There’s no shortage of new restaurant openings in Sussex this year and – thankfully – they’re not all in Brighton which I dare say is starting to become a victim of its own success yet again, particularly at the higher end of the market.
In recent months, I’ve enjoyed some fantastic dining experiences and met passionate chefs and restaurateurs in Eastbourne, Chichester and more distant locations out in the sticks. Worthing is definitely establishing itself as a bit of a go-to for food lovers – the town has possibly the most successful locally focussed food festival running in Sussex and an increasing number of entrepreneurs who are proving there’s more to the British seaside than mediocre fish and chips served in tired steamy cafés.
This month sees the launch of Tern – chef Johnny Stanford’s new venture on Worthing Pier. Johnny has been knocking around Sussex kitchens for a good few years now having cut his teeth at South Lodge near Horsham, experiencing what is probably best described as an unfortunate slight career blip at a short-lived restaurant in Brighton and most recently heading the kitchen of the acclaimed AG’s Restaurant at the five star Alexander House hotel in East Grinstead. He knows his stuff and is most definitely a known ‘name’ in the South East’s culinary circles.
Tern is Johnny’s first venture as patron chef. It’s completely his baby, which is an enviable position for any talented chef to be in, and I dare say one that he very much deserves having earned his stripes over the years.
The concept is seasonal British produce-led informal dining, with an eye on sustainability. The format is either a five or seven course tasting menu, although there is a weekend brunch menu that I’ll come to later. With a starting point of £55 for five dishes, it isn’t cheap but neither is it inaccessible for this level of cooking and quality of ingredients.
To start, a trio of beautifully presented canapés appeared. The rabbit and lovage terine was impeccably seasoned and – thankfully – cut through the sharpness of the accompanying Artelium sparkling wine. Without doubt, the champion snack was the razor clam, dill and elderflower presented in a beautiful pastry shell; the sweet flesh was perfectly balanced against the acidity of the spherifications.
A bread course followed, with perhaps the prettiest serving of garlic-infused butter I’ve ever seen with it’s fancy dressing of micro herbs and edible flowers.

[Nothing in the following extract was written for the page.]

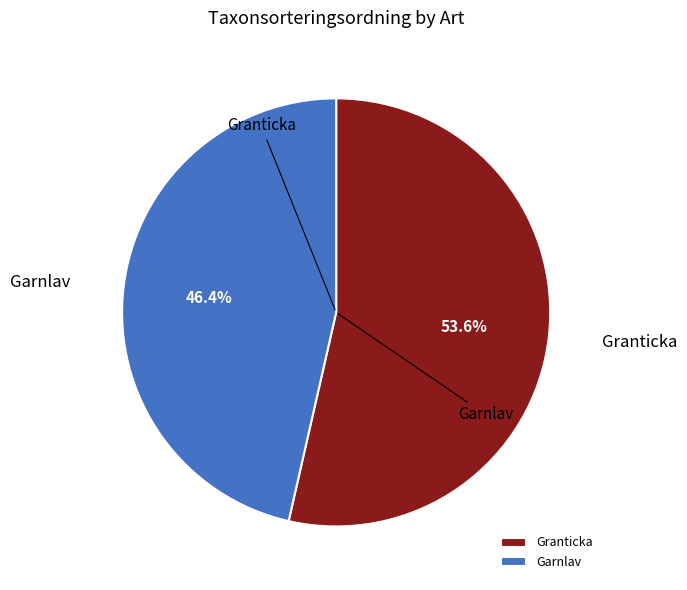

What percentage is the Granticka slice, to the nearest percent?

54%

I struggled to see what the accompanying lamb jus reduction added – or indeed what to do with it as it just smelled of fatty lamb – but different boats for different folks.
The following dish – which was a rather delicious slice of lamb – continued to up the game, although the peach-led wine from Davenport Vineyard near Rotherfield seemed an incongruous one-dimensional match. The turnip and sea buckthorn were perfect bedfellows, showcasing coast, earth and flesh in one well constructed dish.
A fabulous amuse of a single roasted Jersey Royal with wild garlic and smoked fish roe was served next. Simple but very moreish. On my next visit I’ll just have a plate of these please. This was rapidly followed by a sweet and fatty mackerel fillet delicately placed on a buttermilk sauce; another example of ingredients working in perfect harmony.
I have to admit I was intrigued by the description in the next dish. If there’s one thing I’m sick of, it’s grilled lettuce: it’s just not right. That said, it worked remarkably well with the flash-fried duck fillet and a slightly oriental sauce. Of all the wine pairings, the Bolney Lynchgate red that came with this dish was probably the most successful due to its chocolate and plum notes.
The pre-dessert consisted of gingerbread cake, sheep’s milk yoghurt, honey and red fruit. This semi-savoury pudding course is so often missed on tasting menus but is always an enjoyable addition to the dining journey. Safe to say, Johnny’s pastry team didn’t disappoint.
And finally to the dessert which was possibly the simplest of the dishes but a perfect full-stop to the meal. Best described as an ad-hoc nest of wafer thin meringue that revealed glistening strawberry, ice cream and a wonderful rapeseed gel, it was a refreshing end to a pretty much faultless tasting menu.
My only criticism is with the wine pairings. I’m all for championing English produce – I’ve done so for much of my career – but I don’t believe in using English wines for the sake of it. A wine flight should enhance the dishes – and vice versa – but on this occasion unfortunately I think it very much missed the mark.
Without doubt, the restaurant has the most spectacular outlook of any restaurant in Sussex. The panoramic 180 degree windows reveal the coastline from Chichester to Eastbourne; it’s a truly stunning background of changing light and weather that is a welcome guest at the table.
There will be challenges here for Johnny and the team. Although this is clearly a destination fine dining restaurant, there will be issues with footfall seasonality. In terms of age demographic, I’m knocking on the door of 50 and on the night I visited other than the staff, I was the youngest person in the room which is also going to be an issue but I guess this is why they are offering a much more accessibly priced brunch menu on Sunday’s from 11am - 3pm with prices from £8 - £16.
Johnny is without doubt at the top of his game, with exceptional cooking skills and creativity. Tern will rapidly establish itself as a must-visit Sussex destination restaurant.